▶ [TO-DO ITEM]: Print the line that contains "adder: A + B" and every line after it through the last line of the records below, exactly as written and nothing else.
####
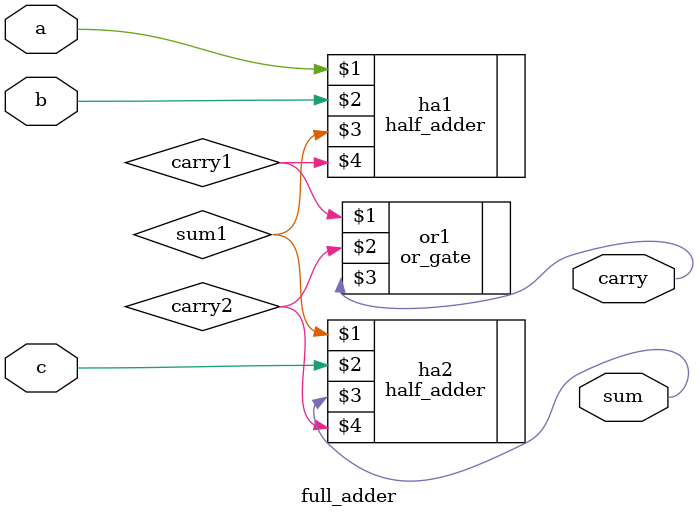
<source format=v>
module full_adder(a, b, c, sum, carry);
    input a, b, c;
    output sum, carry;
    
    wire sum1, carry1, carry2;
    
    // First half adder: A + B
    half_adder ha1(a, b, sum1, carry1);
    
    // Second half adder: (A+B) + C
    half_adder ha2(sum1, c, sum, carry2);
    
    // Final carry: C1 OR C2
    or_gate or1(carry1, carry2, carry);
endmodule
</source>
####
▶ [ANSWER FOR THIS EXERCISE]:
    // First half adder: A + B
    half_adder ha1(a, b, sum1, carry1);
    
    // Second half adder: (A+B) + C
    half_adder ha2(sum1, c, sum, carry2);
    
    // Final carry: C1 OR C2
    or_gate or1(carry1, carry2, carry);
endmodule
</source>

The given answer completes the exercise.